— WORK TASK —
Once the line holding "at bh (https://cdn.shopify.com/oxy" is found in the listing below, write it out and each later line exactly, up to and including the one holding "at Fh (https://cdn.shopify.com/oxy".
_ _ _ _
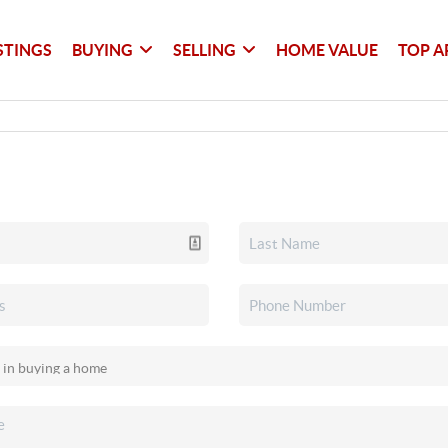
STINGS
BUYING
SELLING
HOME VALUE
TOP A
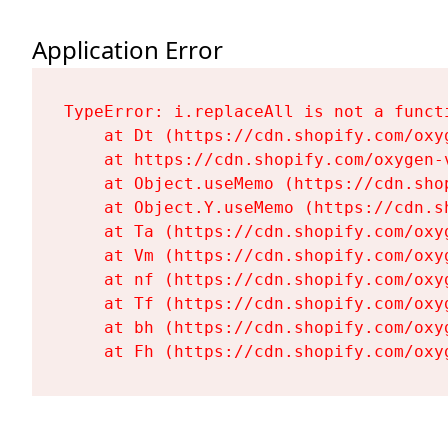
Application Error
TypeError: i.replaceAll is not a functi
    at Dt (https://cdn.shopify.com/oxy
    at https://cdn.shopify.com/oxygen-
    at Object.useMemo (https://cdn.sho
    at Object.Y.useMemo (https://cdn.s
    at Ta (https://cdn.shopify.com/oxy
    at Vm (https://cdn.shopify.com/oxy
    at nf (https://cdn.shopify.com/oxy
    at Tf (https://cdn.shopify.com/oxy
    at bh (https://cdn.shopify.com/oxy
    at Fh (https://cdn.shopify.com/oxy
_ _ _ _
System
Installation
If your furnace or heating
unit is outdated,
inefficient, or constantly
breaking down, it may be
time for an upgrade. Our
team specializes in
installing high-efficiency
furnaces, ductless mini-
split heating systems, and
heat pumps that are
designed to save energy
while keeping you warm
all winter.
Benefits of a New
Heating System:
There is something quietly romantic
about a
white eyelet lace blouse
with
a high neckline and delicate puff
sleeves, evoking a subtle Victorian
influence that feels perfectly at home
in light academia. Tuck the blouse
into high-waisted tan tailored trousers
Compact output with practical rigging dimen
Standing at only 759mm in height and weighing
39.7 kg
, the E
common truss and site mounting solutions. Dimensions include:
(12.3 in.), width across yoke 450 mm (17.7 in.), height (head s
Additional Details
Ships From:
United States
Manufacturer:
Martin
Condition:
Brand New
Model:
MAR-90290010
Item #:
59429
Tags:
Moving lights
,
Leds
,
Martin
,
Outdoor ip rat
_ _ _ _
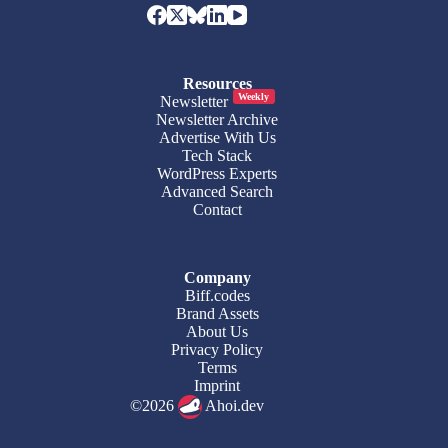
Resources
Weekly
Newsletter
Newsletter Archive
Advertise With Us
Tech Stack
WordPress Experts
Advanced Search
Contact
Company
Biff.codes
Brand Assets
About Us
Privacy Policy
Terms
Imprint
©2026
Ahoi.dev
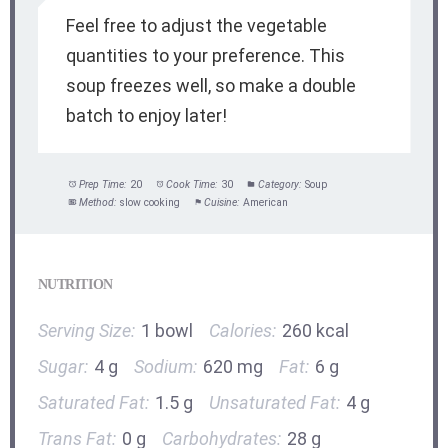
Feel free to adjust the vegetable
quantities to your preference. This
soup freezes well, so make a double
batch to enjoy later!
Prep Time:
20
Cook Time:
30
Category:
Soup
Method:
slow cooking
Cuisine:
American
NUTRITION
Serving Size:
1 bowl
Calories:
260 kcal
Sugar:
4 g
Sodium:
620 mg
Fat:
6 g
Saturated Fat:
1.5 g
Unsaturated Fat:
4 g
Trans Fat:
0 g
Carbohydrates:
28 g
_ _ _ _
— THE ANSWER —
    at bh (https://cdn.shopify.com/oxy
    at Fh (https://cdn.shopify.com/oxy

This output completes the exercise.